How to complete this task –
From the records below, copy out exactly the lines from the one containing "left elbow: (356, 632, 0)" to the one containing "right ankle: (287, 853, 25)", both included. Add nothing else.

Information given –

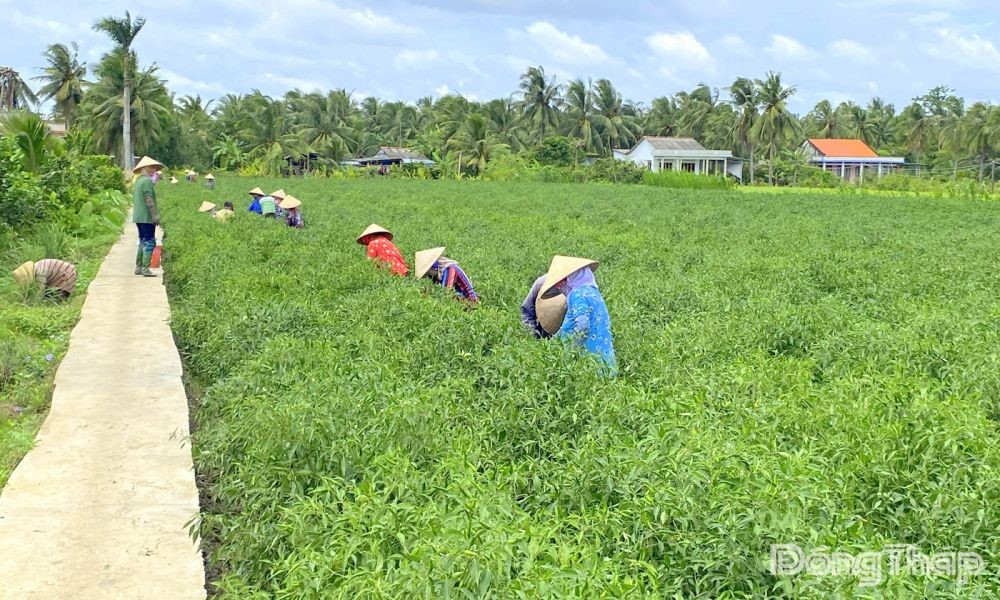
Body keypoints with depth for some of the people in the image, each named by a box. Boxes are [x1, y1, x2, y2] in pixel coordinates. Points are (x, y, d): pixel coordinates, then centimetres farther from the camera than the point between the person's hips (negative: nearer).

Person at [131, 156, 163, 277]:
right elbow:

...

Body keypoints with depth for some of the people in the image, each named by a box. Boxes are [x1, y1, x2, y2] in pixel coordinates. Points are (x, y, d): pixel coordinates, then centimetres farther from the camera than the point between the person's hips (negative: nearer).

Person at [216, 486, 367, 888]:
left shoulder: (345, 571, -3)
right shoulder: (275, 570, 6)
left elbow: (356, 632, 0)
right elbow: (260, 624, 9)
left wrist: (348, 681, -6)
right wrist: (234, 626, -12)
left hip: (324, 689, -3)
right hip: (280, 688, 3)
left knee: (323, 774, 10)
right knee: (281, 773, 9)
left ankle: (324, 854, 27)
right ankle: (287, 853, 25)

Result of this task –
left elbow: (356, 632, 0)
right elbow: (260, 624, 9)
left wrist: (348, 681, -6)
right wrist: (234, 626, -12)
left hip: (324, 689, -3)
right hip: (280, 688, 3)
left knee: (323, 774, 10)
right knee: (281, 773, 9)
left ankle: (324, 854, 27)
right ankle: (287, 853, 25)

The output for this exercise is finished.